Goal of the exercise - Quote exactly and only this range of lines in the data below: the line that holds "OLTRE 1700 VINI" to the line that holds "Specialista pro zakázky", both included.
━━━━━ Supplied data
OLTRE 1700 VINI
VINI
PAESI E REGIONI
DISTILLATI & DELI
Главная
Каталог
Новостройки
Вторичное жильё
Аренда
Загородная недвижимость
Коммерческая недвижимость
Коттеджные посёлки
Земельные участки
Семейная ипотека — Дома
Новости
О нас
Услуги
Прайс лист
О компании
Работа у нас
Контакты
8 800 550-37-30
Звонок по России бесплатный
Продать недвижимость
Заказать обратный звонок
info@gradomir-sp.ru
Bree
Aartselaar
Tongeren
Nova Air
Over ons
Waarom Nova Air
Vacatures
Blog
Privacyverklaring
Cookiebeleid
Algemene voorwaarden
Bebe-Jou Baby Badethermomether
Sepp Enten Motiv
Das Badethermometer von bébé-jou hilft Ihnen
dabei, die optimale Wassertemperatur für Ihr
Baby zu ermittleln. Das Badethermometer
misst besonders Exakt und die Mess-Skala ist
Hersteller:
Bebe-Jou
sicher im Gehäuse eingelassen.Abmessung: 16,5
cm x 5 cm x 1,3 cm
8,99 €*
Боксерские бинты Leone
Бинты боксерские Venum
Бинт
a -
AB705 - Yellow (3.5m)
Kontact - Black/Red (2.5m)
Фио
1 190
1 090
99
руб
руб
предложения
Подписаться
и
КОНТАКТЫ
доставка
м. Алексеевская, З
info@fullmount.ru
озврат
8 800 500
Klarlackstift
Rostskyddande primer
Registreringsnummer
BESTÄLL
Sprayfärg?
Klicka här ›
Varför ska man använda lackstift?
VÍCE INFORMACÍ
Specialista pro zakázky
━━━━━━━━━━
━━━━━ Supplied data
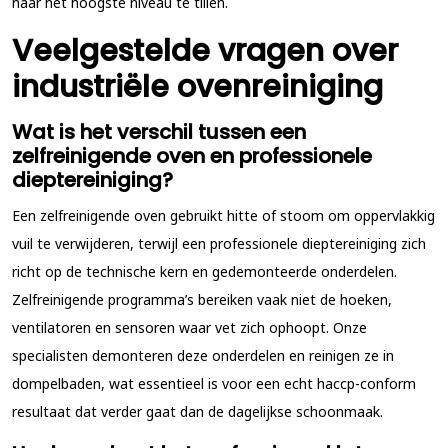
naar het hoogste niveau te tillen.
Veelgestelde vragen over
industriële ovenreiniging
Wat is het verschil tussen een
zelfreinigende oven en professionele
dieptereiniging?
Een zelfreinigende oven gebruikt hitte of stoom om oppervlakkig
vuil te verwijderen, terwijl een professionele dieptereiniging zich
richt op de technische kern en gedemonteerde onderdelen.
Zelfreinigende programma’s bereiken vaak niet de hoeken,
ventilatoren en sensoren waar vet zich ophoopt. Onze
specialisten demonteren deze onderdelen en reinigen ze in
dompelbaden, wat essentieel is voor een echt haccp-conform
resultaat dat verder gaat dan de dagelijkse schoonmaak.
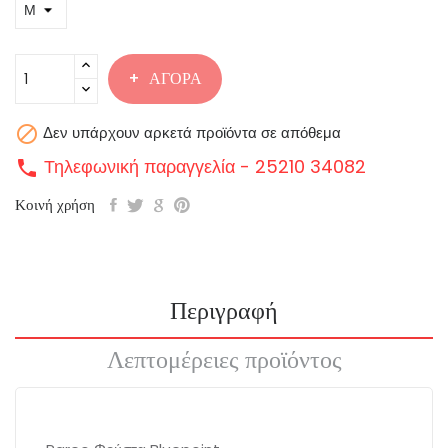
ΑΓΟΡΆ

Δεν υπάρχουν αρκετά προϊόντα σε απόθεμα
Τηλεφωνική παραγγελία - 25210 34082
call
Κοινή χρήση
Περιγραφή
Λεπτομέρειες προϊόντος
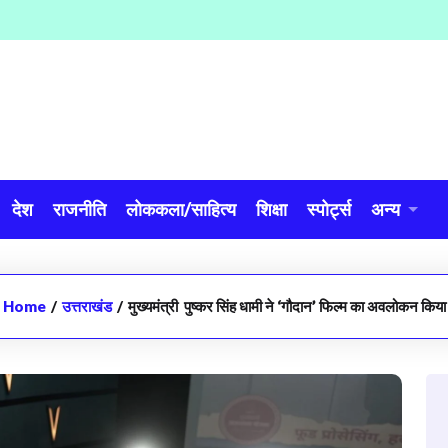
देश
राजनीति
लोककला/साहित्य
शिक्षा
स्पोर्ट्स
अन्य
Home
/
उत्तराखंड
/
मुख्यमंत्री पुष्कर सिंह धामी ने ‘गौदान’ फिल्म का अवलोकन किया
━━━━━━━━━━
Written solution -
OLTRE 1700 VINI
VINI
PAESI E REGIONI
DISTILLATI & DELI
Главная
Каталог
Новостройки
Вторичное жильё
Аренда
Загородная недвижимость
Коммерческая недвижимость
Коттеджные посёлки
Земельные участки
Семейная ипотека — Дома
Новости
О нас
Услуги
Прайс лист
О компании
Работа у нас
Контакты
8 800 550-37-30
Звонок по России бесплатный
Продать недвижимость
Заказать обратный звонок
info@gradomir-sp.ru
Bree
Aartselaar
Tongeren
Nova Air
Over ons
Waarom Nova Air
Vacatures
Blog
Privacyverklaring
Cookiebeleid
Algemene voorwaarden
Bebe-Jou Baby Badethermomether
Sepp Enten Motiv
Das Badethermometer von bébé-jou hilft Ihnen
dabei, die optimale Wassertemperatur für Ihr
Baby zu ermittleln. Das Badethermometer
misst besonders Exakt und die Mess-Skala ist
Hersteller:
Bebe-Jou
sicher im Gehäuse eingelassen.Abmessung: 16,5
cm x 5 cm x 1,3 cm
8,99 €*
Боксерские бинты Leone
Бинты боксерские Venum
Бинт
a -
AB705 - Yellow (3.5m)
Kontact - Black/Red (2.5m)
Фио
1 190
1 090
99
руб
руб
предложения
Подписаться
и
КОНТАКТЫ
доставка
м. Алексеевская, З
info@fullmount.ru
озврат
8 800 500
Klarlackstift
Rostskyddande primer
Registreringsnummer
BESTÄLL
Sprayfärg?
Klicka här ›
Varför ska man använda lackstift?
VÍCE INFORMACÍ
Specialista pro zakázky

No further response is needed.